Aerobic Exercise Shown to Improve Cognitive Functions in Older Adults
Cognitive impairment is characterised by a decline in cognitive abilities. Symptoms include a measurable decline in memory and thinking skills. Even the ability to make decisions may be affected depending on how severe the condition is. It’s estimated that approximately 15 to 20% of people aged 65 or older have mild cognitive impairment (MCI).
While the benefits of exercise are well-known – weight loss, lower blood pressure, and reduced risk of heart disease to name a few – research is now revealing a strong correlation between physical activity and cognitive function.
Researchers from Duke University conducted an extensive study involving 160 sedentary men and women with some form of cognitive impairment. Each of the participants’ thinking and memory abilities were evaluated using standardised cognitive tests before the study began and after it concluded.
Participants were then randomly assigned into the following groups:
- Aerobic exercise that stimulates the heart (e.g. jogging, swimming, etc.)
- DASH diet (Dietary Approaches to Stop Hypertension)
- Both aerobic exercise and DASH diet
- Health education delivered by phone
Aerobic exercise consisted of walking, jogging or cycling on a stationary bicycle three times a week for 35 minutes for the duration of the study.

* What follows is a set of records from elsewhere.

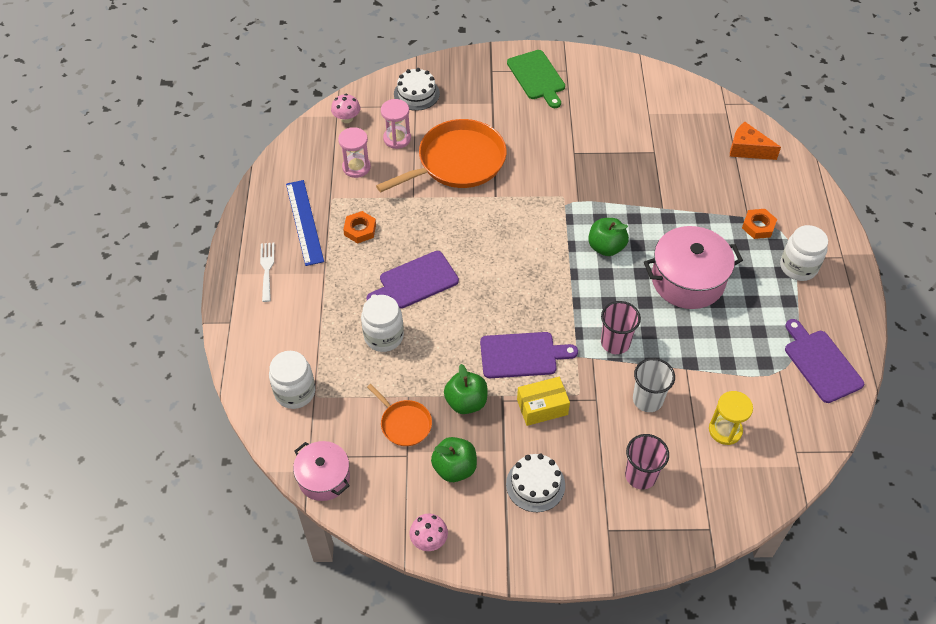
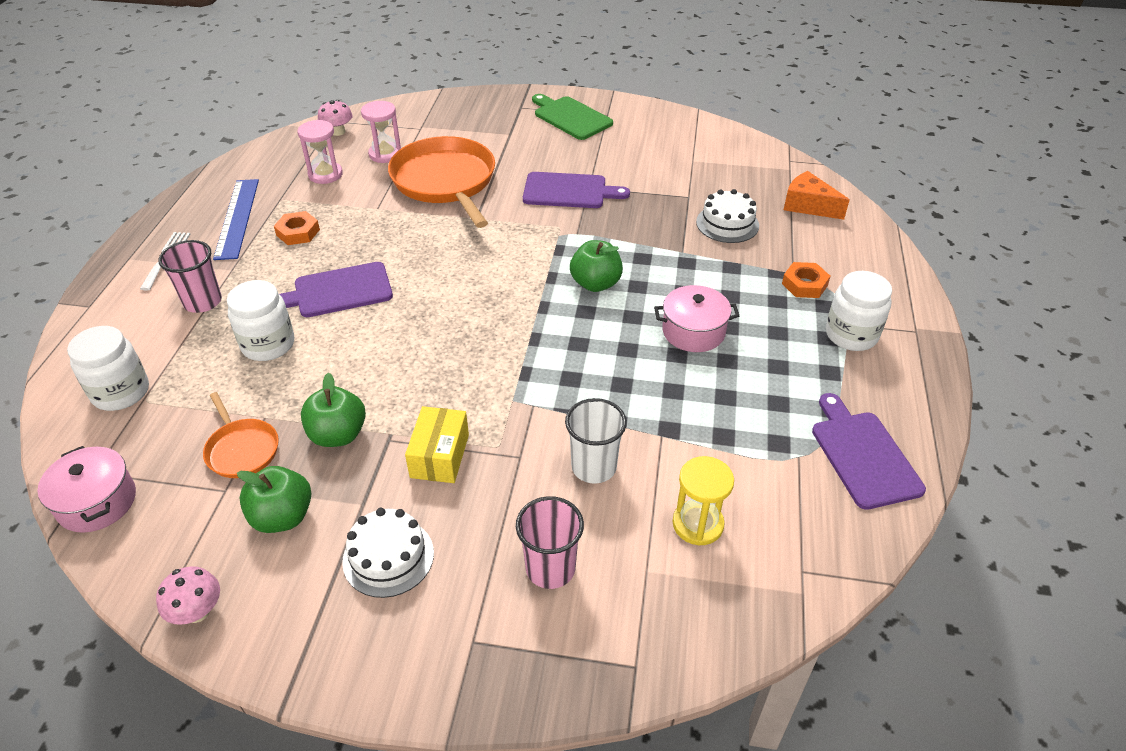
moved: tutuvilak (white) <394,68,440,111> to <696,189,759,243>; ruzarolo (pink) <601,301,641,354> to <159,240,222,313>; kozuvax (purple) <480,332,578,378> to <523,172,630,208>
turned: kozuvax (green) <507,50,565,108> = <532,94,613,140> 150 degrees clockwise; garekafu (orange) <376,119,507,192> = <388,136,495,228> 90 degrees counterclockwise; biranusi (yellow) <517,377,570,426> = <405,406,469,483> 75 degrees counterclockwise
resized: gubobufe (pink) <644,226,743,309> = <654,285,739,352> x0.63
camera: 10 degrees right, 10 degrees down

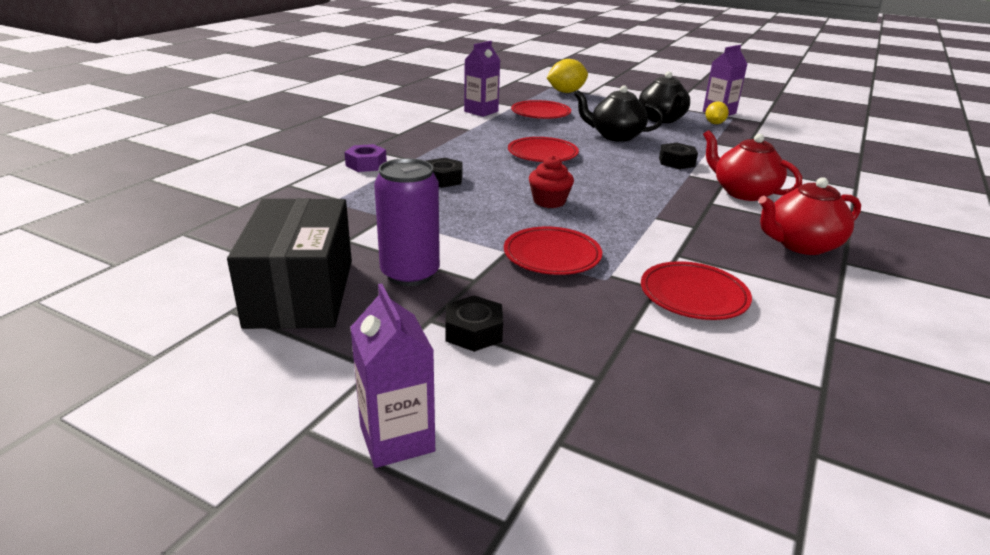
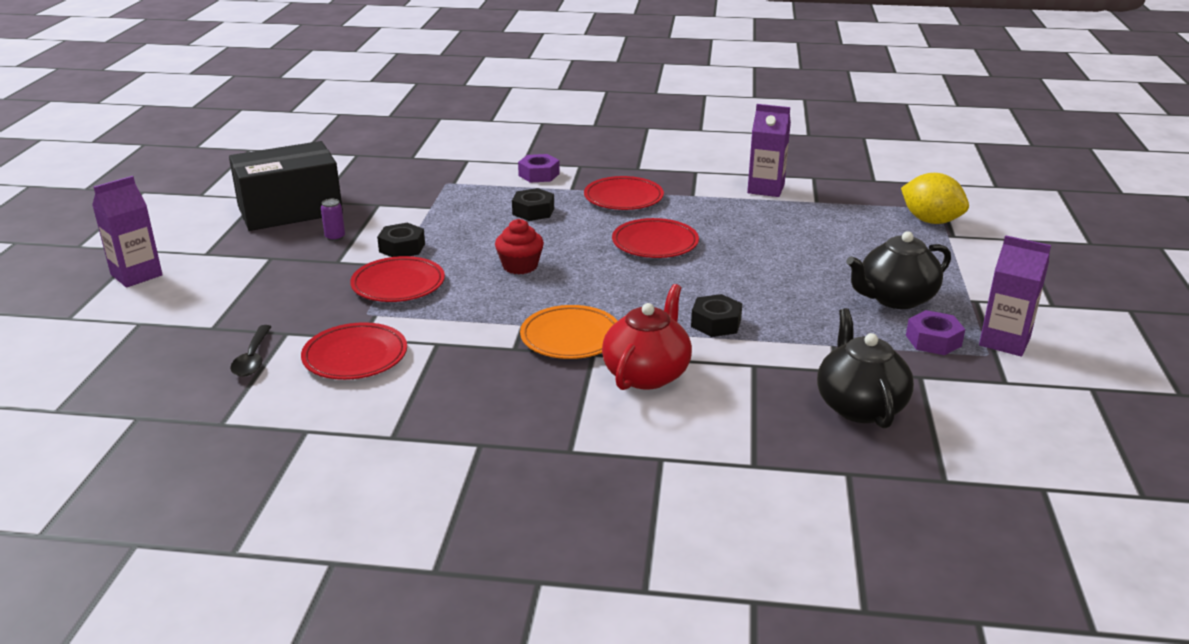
removed: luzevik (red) <758,177,861,255>
added: rokupol (orange) <520,305,618,359>; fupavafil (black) <230,325,272,377>
moved: luzevik (black) <574,85,664,142> to <817,308,914,429>; rokupol (red) <511,100,571,119> to <584,176,664,210>; rigede (black) <445,295,503,352> to <377,223,425,257>
replaced: dobufok (yellow) <705,102,729,124> to rigede (purple) <906,310,965,355>
resized: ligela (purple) <374,158,440,286> = <321,199,345,241> x0.42
camera: 70 degrees right, 0 degrees up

The researchers found that those assigned to the exercise groups showed significant improvements in cognitive function compared to those who did not. Meanwhile, those who were part of the DASH diet showed no improvements. And those who only received health education faired more poorly, showing a decline on executive function tests.
‘The results are encouraging in that in just six months, by adding regular exercise to their lives, people who have cognitive impairments without dementia may improve their ability to plan and complete certain cognitive tasks,’ said James Alan Blumenthal, first author of the study.
Putting it Into Action
The message is clear: regular exercise has a lasting positive impact on cognitive functions. Even a small commitment of aerobic exercise three times a week was enough to make a noticeable difference after just six months.
So what should you do? Make exercise a habit and incorporate it as part of your daily routine. The key is to start small and gradually ramp up your efforts until you reach your goals.